If that was all there was to it, there would be very little reason to use a dependency management section, versus defining version properties in the parent — it might actually be a net increase in the size of your POMs. But dependency management goes a bit deeper: it will override the transitive dependencies associated with your direct dependencies. This bears further examination.

If you use the Spring framework, you know that it's broken into lots of pieces. You don't need to specify all of these as direct dependencies, because each component brings along transitive dependencies (I haven't verified this, but I think spring-mvc the only direct dependency you need for a Spring web-app).

Now consider the case where the parent POM has a dependency management section that lists all of the Spring components, and gives them version 3.0.4.RELEASE, while a child uses version 3.1.1.RELEASE, and just specifies spring-webmvc as a direct dependency. When Maven builds the child and retrieves transitive dependencies, it will ignore the 3.1.1.RELEASE implied by the direct dependency, and instead load the 3.0.4.RELEASE versions specified by the parent.

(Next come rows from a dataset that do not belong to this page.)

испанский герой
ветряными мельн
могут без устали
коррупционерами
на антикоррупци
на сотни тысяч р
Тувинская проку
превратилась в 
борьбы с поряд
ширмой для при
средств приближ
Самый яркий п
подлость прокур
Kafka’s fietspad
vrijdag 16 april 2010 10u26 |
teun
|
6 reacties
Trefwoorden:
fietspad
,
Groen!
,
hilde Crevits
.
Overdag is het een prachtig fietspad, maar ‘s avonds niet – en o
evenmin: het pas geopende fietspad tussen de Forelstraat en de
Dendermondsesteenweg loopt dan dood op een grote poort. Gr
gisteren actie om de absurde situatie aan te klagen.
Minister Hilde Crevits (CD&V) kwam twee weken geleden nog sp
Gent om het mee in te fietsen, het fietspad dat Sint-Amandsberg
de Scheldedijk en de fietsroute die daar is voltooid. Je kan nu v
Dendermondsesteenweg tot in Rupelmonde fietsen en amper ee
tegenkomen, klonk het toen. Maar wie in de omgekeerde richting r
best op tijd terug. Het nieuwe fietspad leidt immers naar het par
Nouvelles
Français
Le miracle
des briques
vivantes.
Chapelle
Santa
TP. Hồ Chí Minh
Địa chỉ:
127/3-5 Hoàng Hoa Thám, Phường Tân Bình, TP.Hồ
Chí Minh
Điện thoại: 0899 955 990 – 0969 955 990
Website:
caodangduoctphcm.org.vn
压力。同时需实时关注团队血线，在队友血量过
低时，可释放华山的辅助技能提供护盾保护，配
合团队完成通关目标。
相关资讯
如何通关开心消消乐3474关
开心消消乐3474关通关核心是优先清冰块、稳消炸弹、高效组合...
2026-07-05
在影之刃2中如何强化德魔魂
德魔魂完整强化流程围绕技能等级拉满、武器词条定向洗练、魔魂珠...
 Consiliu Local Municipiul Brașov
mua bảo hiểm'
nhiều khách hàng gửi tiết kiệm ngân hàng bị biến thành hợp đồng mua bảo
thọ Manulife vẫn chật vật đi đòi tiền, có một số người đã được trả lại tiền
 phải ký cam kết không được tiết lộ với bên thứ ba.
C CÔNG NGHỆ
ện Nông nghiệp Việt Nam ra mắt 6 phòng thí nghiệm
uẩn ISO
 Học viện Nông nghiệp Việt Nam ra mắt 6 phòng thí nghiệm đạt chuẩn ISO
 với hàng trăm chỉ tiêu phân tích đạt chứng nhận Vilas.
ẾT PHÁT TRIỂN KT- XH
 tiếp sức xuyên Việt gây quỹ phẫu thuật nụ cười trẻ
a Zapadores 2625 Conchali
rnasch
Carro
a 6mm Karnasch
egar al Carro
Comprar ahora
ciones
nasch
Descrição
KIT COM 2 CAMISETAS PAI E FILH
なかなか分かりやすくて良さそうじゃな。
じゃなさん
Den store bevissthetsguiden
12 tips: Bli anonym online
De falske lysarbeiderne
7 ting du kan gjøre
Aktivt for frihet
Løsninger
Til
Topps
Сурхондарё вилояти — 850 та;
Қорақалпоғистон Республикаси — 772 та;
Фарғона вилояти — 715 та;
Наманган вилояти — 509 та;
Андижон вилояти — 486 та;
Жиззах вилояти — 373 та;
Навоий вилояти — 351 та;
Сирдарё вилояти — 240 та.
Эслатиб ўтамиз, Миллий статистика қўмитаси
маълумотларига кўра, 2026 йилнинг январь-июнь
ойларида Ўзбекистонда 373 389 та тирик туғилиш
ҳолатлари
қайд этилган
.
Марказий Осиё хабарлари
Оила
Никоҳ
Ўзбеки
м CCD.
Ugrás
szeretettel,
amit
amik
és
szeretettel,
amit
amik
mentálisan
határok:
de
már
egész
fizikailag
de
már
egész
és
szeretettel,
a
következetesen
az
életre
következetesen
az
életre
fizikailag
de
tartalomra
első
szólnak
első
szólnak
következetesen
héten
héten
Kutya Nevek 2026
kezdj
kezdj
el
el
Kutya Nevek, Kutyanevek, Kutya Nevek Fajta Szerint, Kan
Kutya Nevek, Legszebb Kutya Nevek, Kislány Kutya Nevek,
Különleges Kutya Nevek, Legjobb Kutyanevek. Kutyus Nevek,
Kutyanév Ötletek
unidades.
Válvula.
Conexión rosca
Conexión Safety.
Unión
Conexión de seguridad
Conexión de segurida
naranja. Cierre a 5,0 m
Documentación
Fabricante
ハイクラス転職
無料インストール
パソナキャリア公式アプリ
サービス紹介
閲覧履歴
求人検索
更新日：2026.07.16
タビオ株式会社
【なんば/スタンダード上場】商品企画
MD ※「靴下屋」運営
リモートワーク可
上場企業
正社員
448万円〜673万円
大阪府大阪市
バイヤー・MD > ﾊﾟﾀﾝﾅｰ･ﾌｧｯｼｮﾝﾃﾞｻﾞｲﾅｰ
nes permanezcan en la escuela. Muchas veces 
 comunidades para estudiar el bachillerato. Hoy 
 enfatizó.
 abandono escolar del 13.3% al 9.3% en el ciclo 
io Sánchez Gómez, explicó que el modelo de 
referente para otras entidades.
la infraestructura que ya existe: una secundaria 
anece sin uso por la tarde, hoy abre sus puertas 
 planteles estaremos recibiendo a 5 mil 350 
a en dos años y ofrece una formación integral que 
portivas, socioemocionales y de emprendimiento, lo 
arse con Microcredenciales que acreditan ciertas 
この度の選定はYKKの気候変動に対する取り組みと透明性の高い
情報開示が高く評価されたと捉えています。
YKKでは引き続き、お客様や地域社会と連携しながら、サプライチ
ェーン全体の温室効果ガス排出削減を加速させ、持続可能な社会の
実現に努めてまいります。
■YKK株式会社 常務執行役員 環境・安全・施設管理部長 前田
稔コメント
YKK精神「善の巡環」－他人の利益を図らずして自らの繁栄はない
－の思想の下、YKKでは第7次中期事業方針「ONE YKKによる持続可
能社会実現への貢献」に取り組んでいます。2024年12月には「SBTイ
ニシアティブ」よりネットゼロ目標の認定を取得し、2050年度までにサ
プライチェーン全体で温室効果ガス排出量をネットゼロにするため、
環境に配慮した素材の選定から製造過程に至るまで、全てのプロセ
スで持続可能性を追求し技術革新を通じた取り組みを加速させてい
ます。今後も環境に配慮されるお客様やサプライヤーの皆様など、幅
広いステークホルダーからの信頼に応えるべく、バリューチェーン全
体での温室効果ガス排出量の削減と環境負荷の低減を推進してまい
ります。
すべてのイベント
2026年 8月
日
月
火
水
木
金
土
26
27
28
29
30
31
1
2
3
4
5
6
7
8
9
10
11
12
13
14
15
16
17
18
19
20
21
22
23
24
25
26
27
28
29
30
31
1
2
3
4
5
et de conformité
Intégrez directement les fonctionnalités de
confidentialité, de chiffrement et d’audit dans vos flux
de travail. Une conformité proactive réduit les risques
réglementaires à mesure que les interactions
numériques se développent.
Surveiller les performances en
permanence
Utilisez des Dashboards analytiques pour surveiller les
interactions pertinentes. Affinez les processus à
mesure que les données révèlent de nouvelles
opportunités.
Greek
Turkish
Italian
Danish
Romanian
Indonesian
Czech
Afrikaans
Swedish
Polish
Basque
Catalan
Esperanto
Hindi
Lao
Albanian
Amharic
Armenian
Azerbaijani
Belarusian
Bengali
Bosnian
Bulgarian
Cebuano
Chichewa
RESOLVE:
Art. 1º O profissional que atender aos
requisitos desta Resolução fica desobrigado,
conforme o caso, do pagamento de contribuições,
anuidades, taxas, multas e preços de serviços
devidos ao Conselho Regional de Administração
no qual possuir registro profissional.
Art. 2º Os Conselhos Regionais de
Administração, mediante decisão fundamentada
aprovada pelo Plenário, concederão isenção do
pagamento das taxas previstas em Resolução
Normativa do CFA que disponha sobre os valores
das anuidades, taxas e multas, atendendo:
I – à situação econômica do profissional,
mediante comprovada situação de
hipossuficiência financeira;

This is rarely a Good Thing. Sometimes it won't cause an actual bug: if you are using features of the new version that haven't changed since the old version, you have nothing to worry about. But more often, you'll get a NoSuchMethodError thrown at runtime. Or worse, the method is present but does something unexpected. These sorts of bugs can be incredibly painful to track down.

Version properties, of course, go a long way toward keeping these errors from occurring. But some projects will need to specify their own version properties, often because they're trying out some new functionality.

There is, however, one case where a dependency management section is useful: excluding transitive dependencies. Again using Spring as an example: it will use either commons-logging or SLF4J for its internal logging; at runtime, it figures out which is available. However, as of this writing (version 3.1.2.RELEASE), spring-core has a non-optional transitive dependency on commons-logging. Which means that your program will also have a transitive dependency on commons-logging — and if your program is a web-app, you'll find commons-logging in its deployed WAR whether you want it or not.

Perhaps some day the Spring developers will change the scope of this dependency to provided. Until then, if you don't want commons-logging you need to manually break the transitive dependency with an exclusion:

<dependency>
    <groupId>org.springframework</groupId>
    <artifactId>spring-core</artifactId>
    <version>${springframework.version}</version>
    <exclusions>
        <exclusion>
            <groupId>commons-logging</groupId>
            <artifactId>commons-logging</artifactId>
        </exclusion>
    </exclusions>
</dependency>

Without a dependency management section in the parent POM, you would have to repeat that exclusion in every project POM. Miss just one, and the transitive dependency appears. Move the exclusion into the parent's dependency management section, and it applies to all children. Of course, this locks down the version number; any child projects that need a different version must specify a direct dependency on spring-core.

Bottom line: don't use a <dependencyManagement> section unless you absolutely have to. And even then, keep it as small as you possibly can.